Kristen Janusz, DVM, MPH , Arboviral Diseases Branch, Centers for Disease Control and Prevention, Fort Collins, CO
Background: In April 2009, following the first outbreak of pandemic H1N1 (pH1N1) in a Chicago school, area hospitals were overwhelmed with patients with influenza-like illness (ILI). However, it was unknown how much pH1N1 had spread into the surrounding community. Methods: We performed a household survey to estimate the ILI attack rate among community residents, and compared reported ILI to confirmed pH1N1 cases, hospital surveillance data, and school absenteeism. Results: The estimated ILI attack rate in the community was 4.6% (95% CI, 2.8% to 7.4%), with cases distributed throughout the assessed 5-week period. In contrast, 36 (86%) of 42 confirmed pH1N1 cases were identified in the week following the local school closure. Other ILI surveillance data peaked during the same week and rapidly declined to near baseline. Living in higher density housing and attendance/work at a primary school were independent risk factors for ILI. Conclusions: Despite a school-based pH1N1 outbreak, the ILI attack rate in the surrounding community remained relatively low. Hospital ILI visits, influenza testing, and absenteeism at other area schools peaked after the affected school was closed, but did not reflect patterns of reported ILI among community residents. Public awareness of pH1N1 impacts healthcare utilization and school attendance.

Learning Objectives:
Describe the severity and impact of ILI disease in a community surrounding a school outbreak of 2009 pandemic influenza A (H1N1) virus. Evaluate the utility of electronic surveillance data (hospital ILI, influenza testing and school absenteeism) to estimate the community burden of ILI. Demonstrate the use of a stratified cluster design to estimate population parameters.

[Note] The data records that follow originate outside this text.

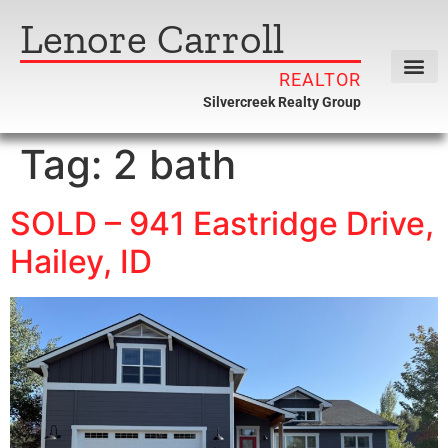
Lenore Carroll
REALTOR
Silvercreek Realty Group
Tag:
2 bath
SOLD – 941 Eastridge Drive,
Hailey, ID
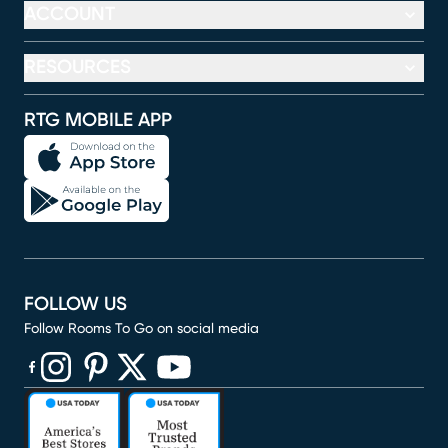
ACCOUNT
RESOURCES
RTG MOBILE APP
FOLLOW US
Follow Rooms To Go on social media
(opens in new window)
(opens in new window)
(opens in new window)
(opens in new window)
(opens in new window)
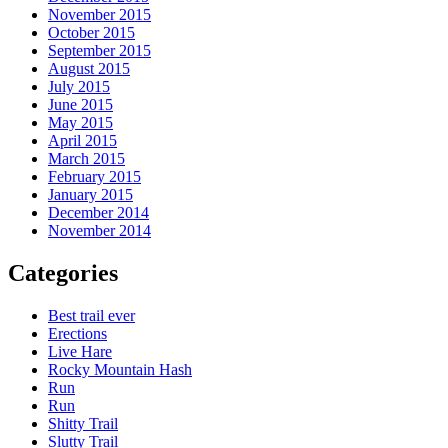
November 2015
October 2015
September 2015
August 2015
July 2015
June 2015
May 2015
April 2015
March 2015
February 2015
January 2015
December 2014
November 2014
Categories
Best trail ever
Erections
Live Hare
Rocky Mountain Hash
Run
Run
Shitty Trail
Slutty Trail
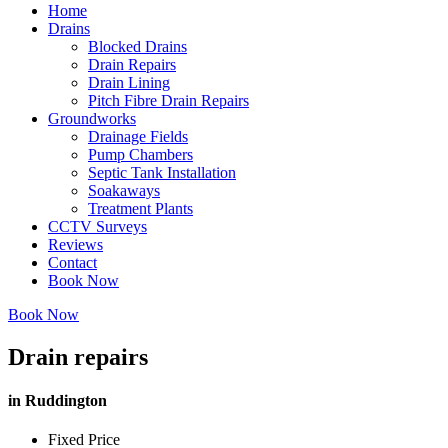
Home
Drains
Blocked Drains
Drain Repairs
Drain Lining
Pitch Fibre Drain Repairs
Groundworks
Drainage Fields
Pump Chambers
Septic Tank Installation
Soakaways
Treatment Plants
CCTV Surveys
Reviews
Contact
Book Now
Book Now
Drain repairs
in Ruddington
Fixed Price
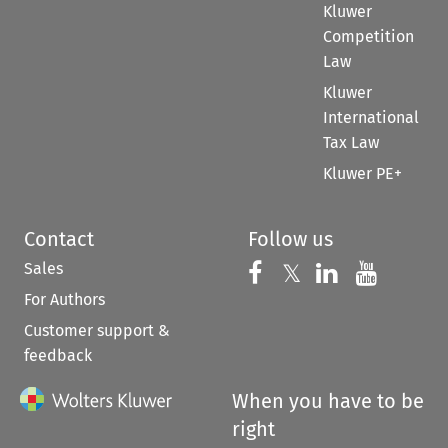
Kluwer
Competition
Law
Kluwer
International
Tax Law
Kluwer PE+
Contact
Follow us
Sales
Follow us on 
Follow us on Fac
𝕏
Follow us 
Follow
For Authors
Customer support &
feedback
When you have to be
right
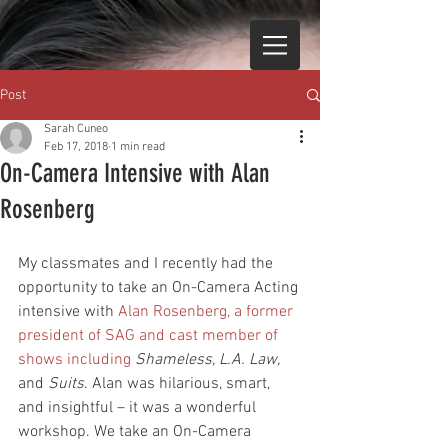
Post
Sarah Cuneo
Feb 17, 2018
1 min read
On-Camera Intensive with Alan
Rosenberg
My classmates and I recently had the 
opportunity to take an On-Camera Acting 
intensive with 
Alan Rosenberg,
 a former 
president of SAG and cast member of 
shows including 
Shameless, L.A. Law, 
and 
Suits
. Alan was hilarious, smart, 
and insightful – it was a wonderful 
workshop. We take an On-Camera 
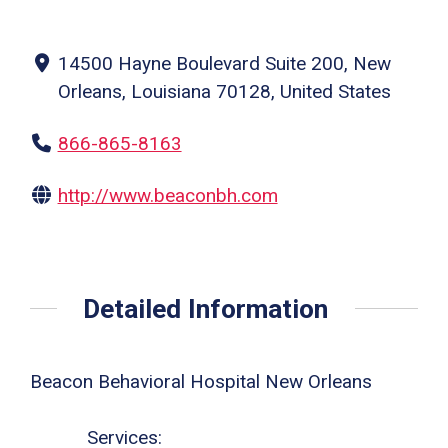
14500 Hayne Boulevard Suite 200, New
Orleans, Louisiana 70128, United States
866-865-8163
http://www.beaconbh.com
Detailed Information
Beacon Behavioral Hospital New Orleans
Services:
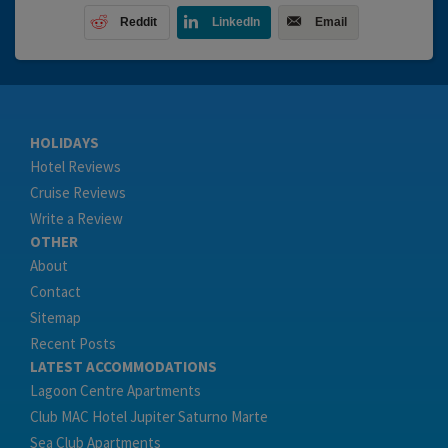
Reddit
LinkedIn
Email
HOLIDAYS
Hotel Reviews
Cruise Reviews
Write a Review
OTHER
About
Contact
Sitemap
Recent Posts
LATEST ACCOMMODATIONS
Lagoon Centre Apartments
Club MAC Hotel Jupiter Saturno Marte
Sea Club Apartments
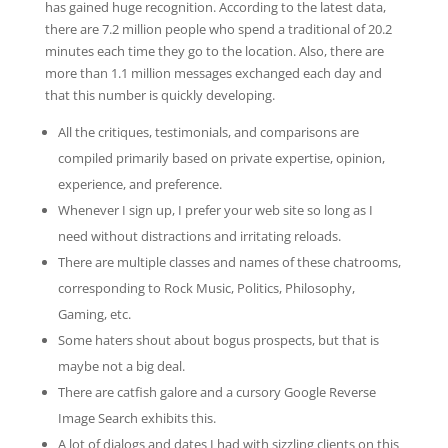
has gained huge recognition. According to the latest data,
there are 7.2 million people who spend a traditional of 20.2
minutes each time they go to the location. Also, there are
more than 1.1 million messages exchanged each day and
that this number is quickly developing.
All the critiques, testimonials, and comparisons are
compiled primarily based on private expertise, opinion,
experience, and preference.
Whenever I sign up, I prefer your web site so long as I
need without distractions and irritating reloads.
There are multiple classes and names of these chatrooms,
corresponding to Rock Music, Politics, Philosophy,
Gaming, etc.
Some haters shout about bogus prospects, but that is
maybe not a big deal.
There are catfish galore and a cursory Google Reverse
Image Search exhibits this.
A lot of dialogs and dates I had with sizzling clients on this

Presenting author's disclosure statement:

Qualified on the content I am responsible for because: I am qualified to be a presenter on the content that I am responsible for because I was the lead EIS officer during the investigation, I helped with the study design, implementation of the survey tool and data analysis.
Any relevant financial relationships? No

I agree to comply with the American Public Health Association Conflict of Interest and Commercial Support Guidelines, and to disclose to the participants any off-label or experimental uses of a commercial product or service discussed in my presentation.